Sent on behalf of Ali Shakouri.





Dear Colleagues,



Next week Prof. Xavier Alvarez from Univ. Autonoma in Barcelona is visiting us and will be at the Birck center on July 25-29. He is an expert in extended thermodynamics and transport (heat, sound). His recent research has focused on phonon hydrodynamics, quasi ballistic effects and the observation of 2nd sound.



He will give a seminar (see below the abstract) on Tuesday July 26th from 1:00pm-2:00pm in BRK 1001. Please let me know if you would be interested to meet with Prof. Alvarez next week.



Best regards,

Ali Shakouri







*************



TITLE: HYDRODYNAMIC PHENOMENA IN THERMAL TRANSPORT



Xavier Alvarez

Universitat Autònoma de Barcelona



ABSTRACT:

A large number of experimental observations incompatible with the

classical Fourier description of thermal transport at the nanometer and

in the picosecond scales has been reported in the last decade. Despite

the theoretical efforts done in the topic, a model able to describe the

gathered data at all length and time scales is still not available.



Two different descriptions have been proposed. Phonon hydrodynamics has

been used as a framework to model thermal transport in materials where

momentum conservation in phonon-phonon collisions is important. For

other situations, a kinetic description based on the propagation of

independent phonons, in what is called quasiballistic description, has

been developed. The fundamental difference between them is in the number

of length or time scales required to describe the observations. While in

the hydrodynamic approach, a single scale is enough, in the
quasiballistic description, the full set of phonon scales is necessary.

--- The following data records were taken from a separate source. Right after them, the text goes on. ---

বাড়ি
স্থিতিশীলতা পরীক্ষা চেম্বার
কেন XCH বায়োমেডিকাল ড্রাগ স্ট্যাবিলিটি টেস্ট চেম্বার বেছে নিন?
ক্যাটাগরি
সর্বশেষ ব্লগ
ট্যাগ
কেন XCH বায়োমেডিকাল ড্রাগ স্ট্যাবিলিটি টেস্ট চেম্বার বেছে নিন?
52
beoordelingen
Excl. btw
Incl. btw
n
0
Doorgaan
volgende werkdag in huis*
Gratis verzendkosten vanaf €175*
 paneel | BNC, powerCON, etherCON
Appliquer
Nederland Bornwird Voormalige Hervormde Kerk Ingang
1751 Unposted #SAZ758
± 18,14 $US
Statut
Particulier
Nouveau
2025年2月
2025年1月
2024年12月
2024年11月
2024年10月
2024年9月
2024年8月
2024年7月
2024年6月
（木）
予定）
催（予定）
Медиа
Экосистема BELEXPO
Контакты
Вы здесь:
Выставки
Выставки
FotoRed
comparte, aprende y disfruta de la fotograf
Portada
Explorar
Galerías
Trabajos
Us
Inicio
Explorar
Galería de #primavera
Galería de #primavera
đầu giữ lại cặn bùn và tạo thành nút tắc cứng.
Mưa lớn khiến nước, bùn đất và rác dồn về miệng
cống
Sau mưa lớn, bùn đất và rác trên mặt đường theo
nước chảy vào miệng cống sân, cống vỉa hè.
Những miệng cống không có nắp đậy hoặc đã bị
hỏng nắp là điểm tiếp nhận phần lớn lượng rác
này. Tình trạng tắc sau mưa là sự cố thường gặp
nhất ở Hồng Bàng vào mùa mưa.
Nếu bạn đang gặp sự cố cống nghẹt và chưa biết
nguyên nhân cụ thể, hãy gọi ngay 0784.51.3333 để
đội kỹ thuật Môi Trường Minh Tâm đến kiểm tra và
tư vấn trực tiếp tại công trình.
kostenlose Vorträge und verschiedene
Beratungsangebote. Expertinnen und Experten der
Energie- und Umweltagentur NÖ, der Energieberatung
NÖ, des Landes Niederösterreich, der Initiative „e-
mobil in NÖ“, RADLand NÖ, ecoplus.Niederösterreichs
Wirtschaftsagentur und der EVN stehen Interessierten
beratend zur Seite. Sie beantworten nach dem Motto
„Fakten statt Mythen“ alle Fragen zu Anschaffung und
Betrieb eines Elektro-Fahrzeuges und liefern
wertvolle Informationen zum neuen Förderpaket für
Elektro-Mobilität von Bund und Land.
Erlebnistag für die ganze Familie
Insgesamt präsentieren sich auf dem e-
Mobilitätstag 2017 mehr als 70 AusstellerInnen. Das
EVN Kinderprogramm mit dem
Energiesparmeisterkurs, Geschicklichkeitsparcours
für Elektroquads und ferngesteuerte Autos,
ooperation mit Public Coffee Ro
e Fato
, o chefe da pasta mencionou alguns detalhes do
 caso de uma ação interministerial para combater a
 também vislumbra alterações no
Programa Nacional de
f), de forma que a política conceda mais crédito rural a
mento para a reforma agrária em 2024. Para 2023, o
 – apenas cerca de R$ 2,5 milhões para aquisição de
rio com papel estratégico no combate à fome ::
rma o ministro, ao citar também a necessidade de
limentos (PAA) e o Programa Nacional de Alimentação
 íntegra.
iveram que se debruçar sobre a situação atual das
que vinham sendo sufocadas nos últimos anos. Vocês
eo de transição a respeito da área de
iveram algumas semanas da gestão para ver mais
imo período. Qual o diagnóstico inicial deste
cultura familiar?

For graphene and other 2D materials, the hydrodynamic approach has been

the traditional main stream, while the quasiballistic approach has been

more used for classical bulk semiconductors.

In the last years, some experiments and theoretical descriptions seems

to be challenging this traditional splitting. On the one side, some

predictions of the hydrodynamic regime for 2D materials like the second
sound velocity have put on doubt the standard approach. On the other
side, collective phonon behavior like the use of a single time scale to
describe thermal decay in a silicon substrate or the observation of

second sound in germanium seem to indicate that the hydrodynamic

description could be used in these semiconductors. This could be an
indication that a more unified framework could be proposed.

The talk will cover some of the most recent evidences in the theoretical

and experimental research on thermal transport and we will analyze them

in the framework of the Kinetic/Collective model (KCM), developed to
give a more generalized framework to describe thermal experiments.